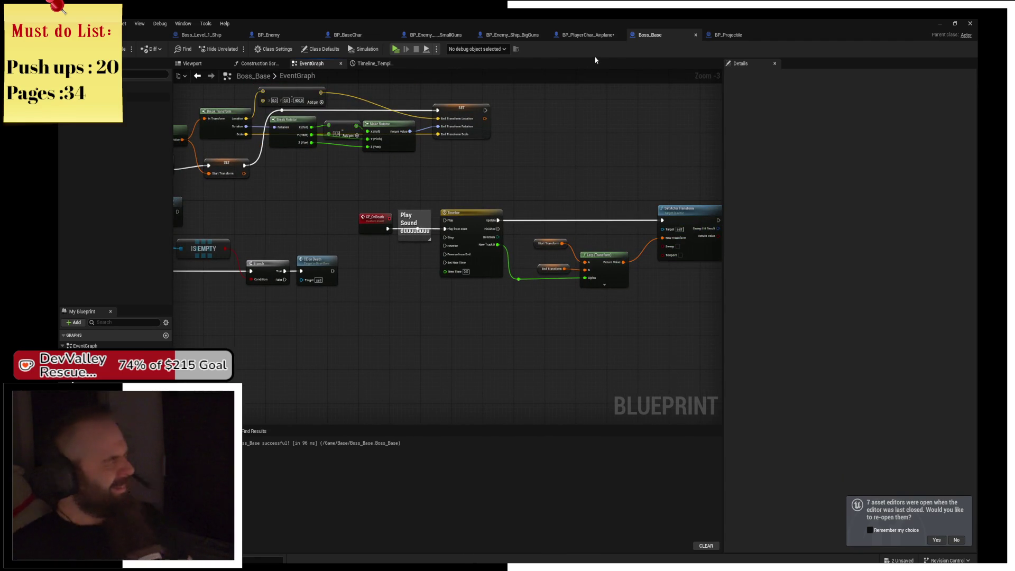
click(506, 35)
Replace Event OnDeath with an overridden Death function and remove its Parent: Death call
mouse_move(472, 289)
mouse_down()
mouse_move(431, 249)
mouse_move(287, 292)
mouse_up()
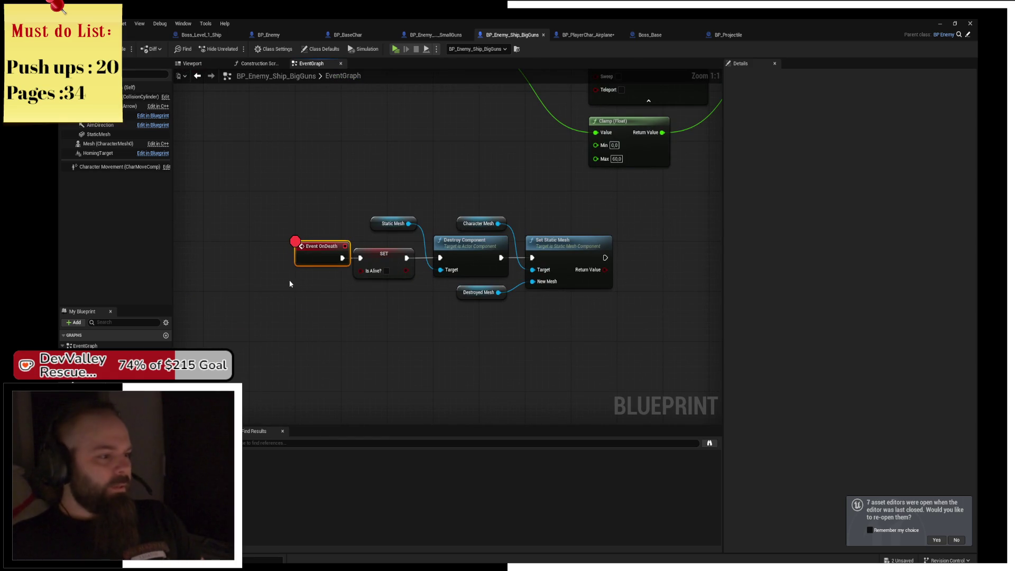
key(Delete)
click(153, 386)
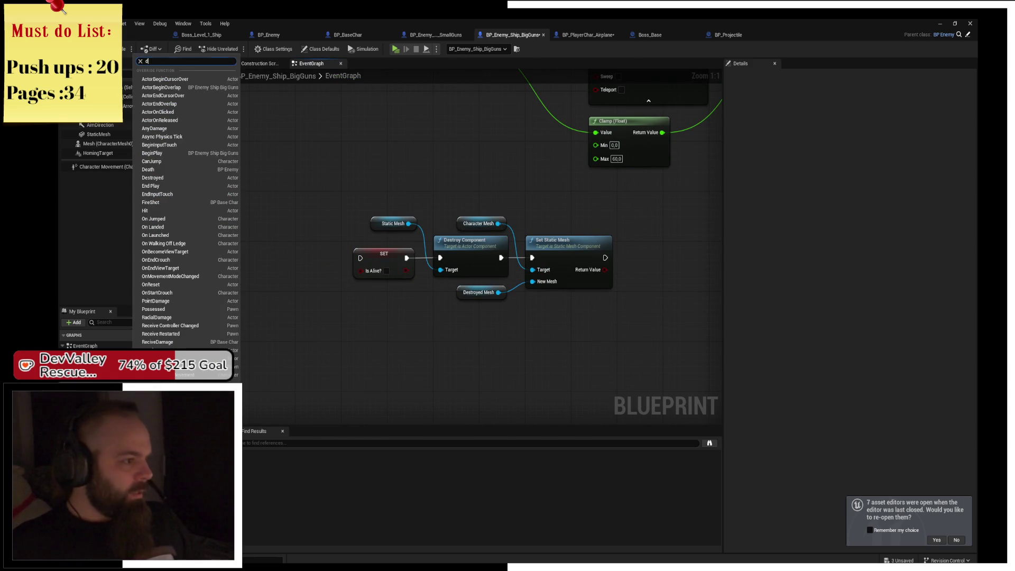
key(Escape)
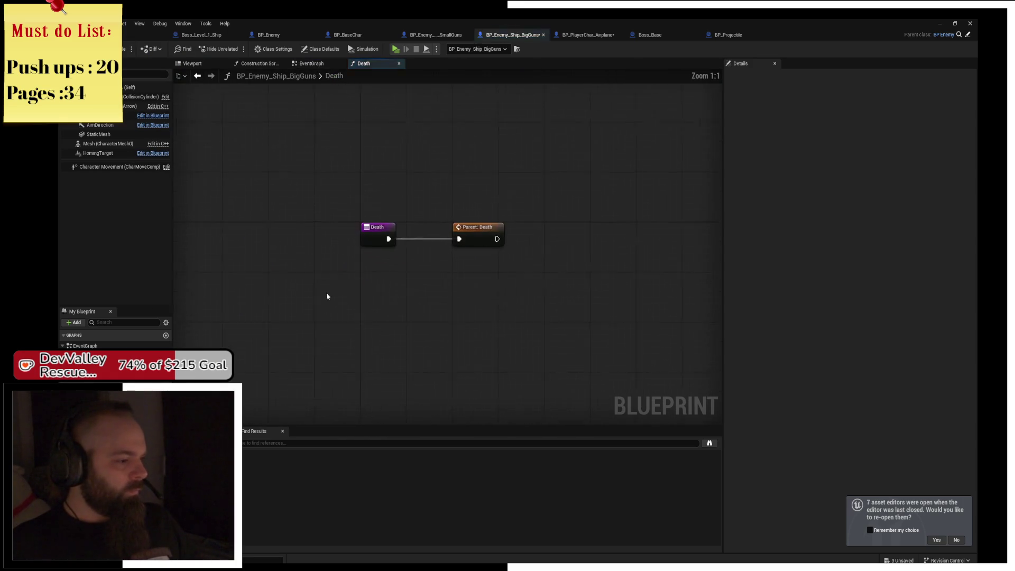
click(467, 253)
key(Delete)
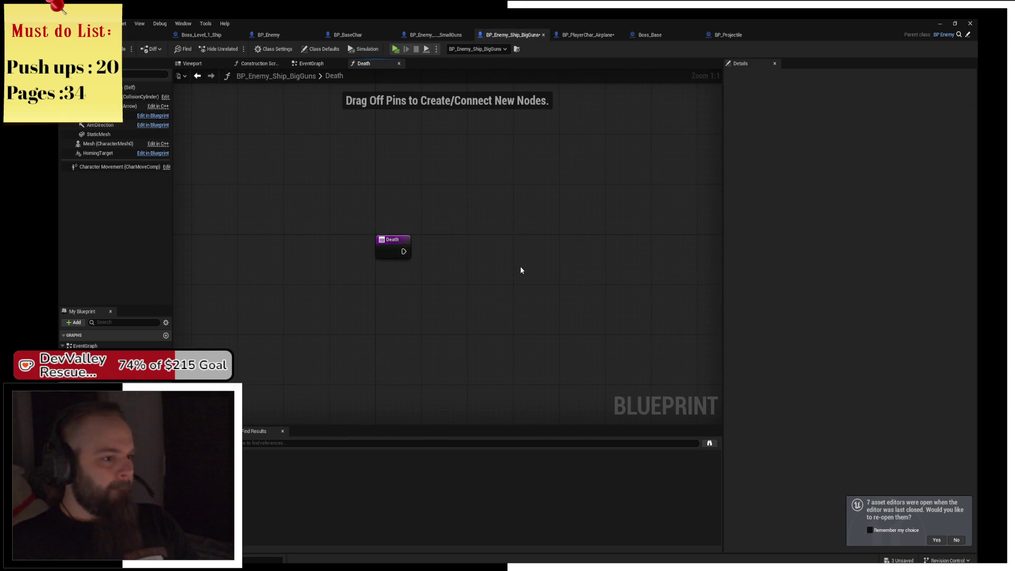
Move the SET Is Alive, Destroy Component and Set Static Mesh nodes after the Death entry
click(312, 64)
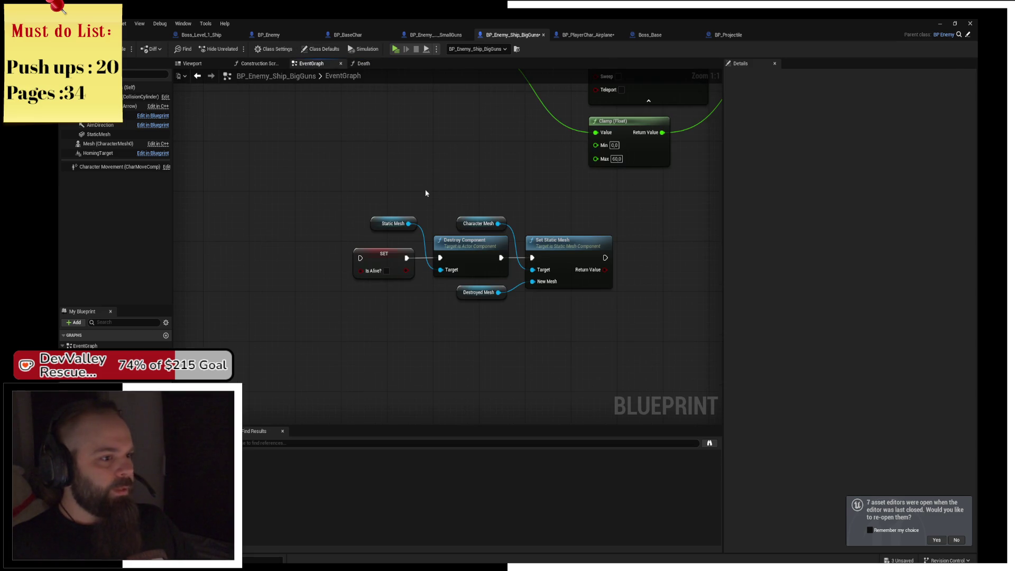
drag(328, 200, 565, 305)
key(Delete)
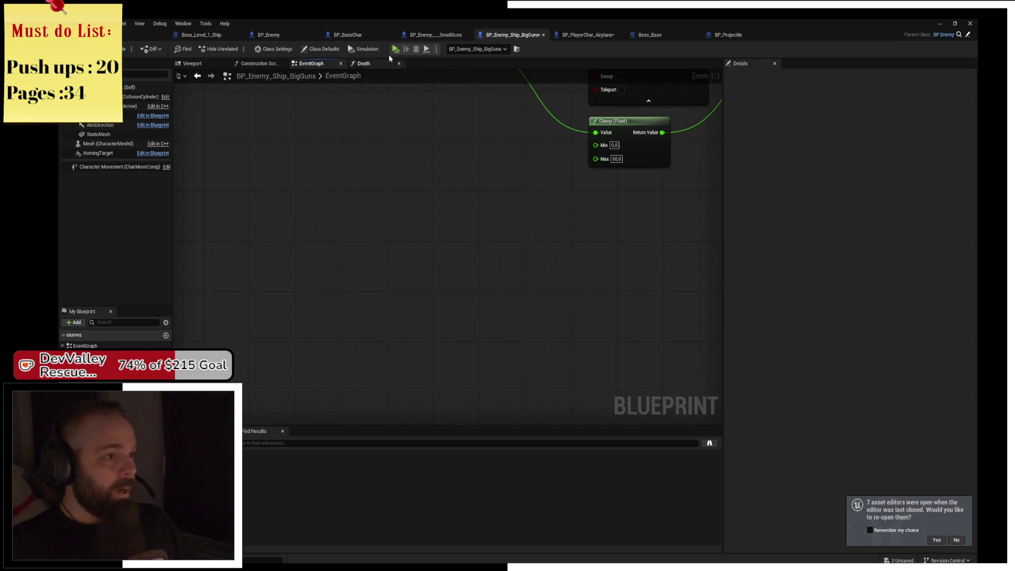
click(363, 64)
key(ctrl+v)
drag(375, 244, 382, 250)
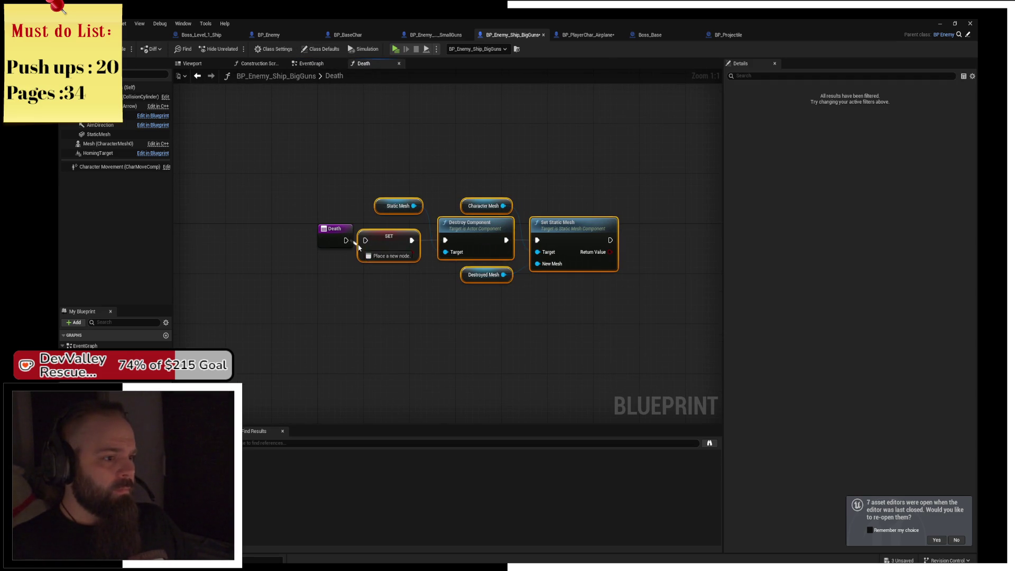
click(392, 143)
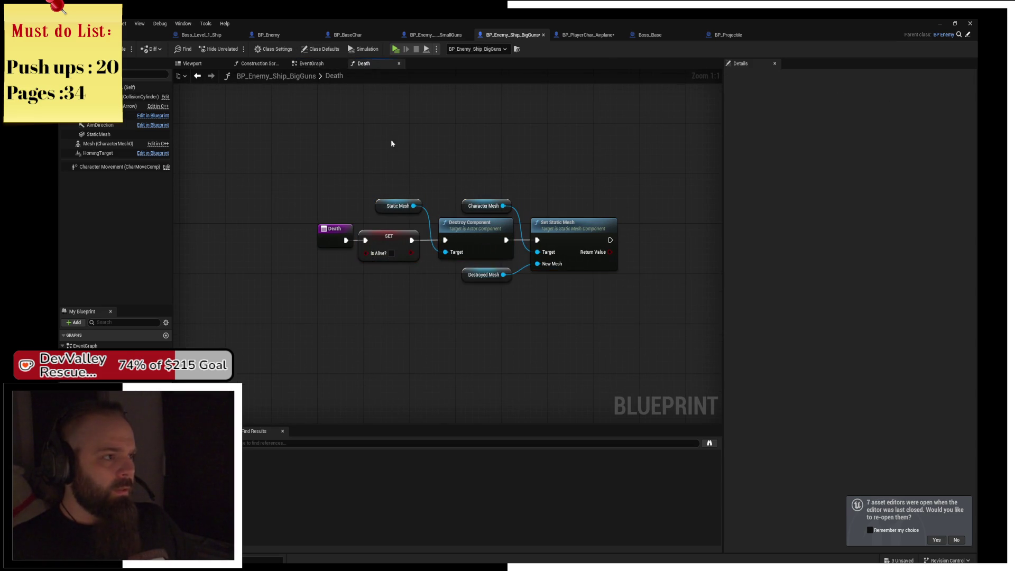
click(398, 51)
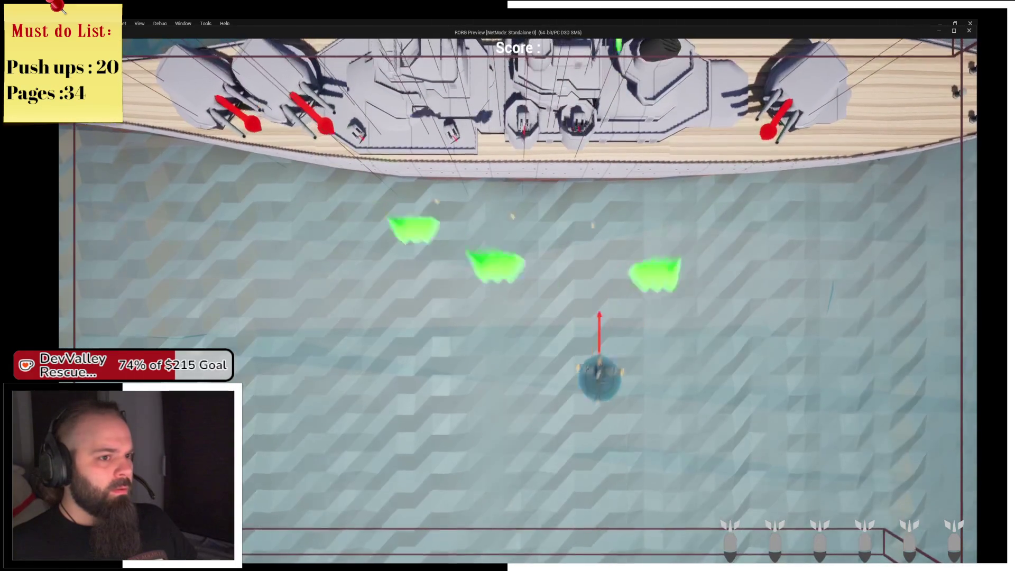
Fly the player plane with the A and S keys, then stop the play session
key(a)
────────────────────────────────────────
## TASK GOAL
Please repeat exactly the lines from the one containing "click(363, 64)" through the end of the entries, both included, omitting pictures.

## EXERCISE ANSWER
click(363, 64)
key(ctrl+v)
drag(375, 244, 382, 250)
click(392, 143)
click(398, 51)
Fly the player plane with the A and S keys, then stop the play session
key(a)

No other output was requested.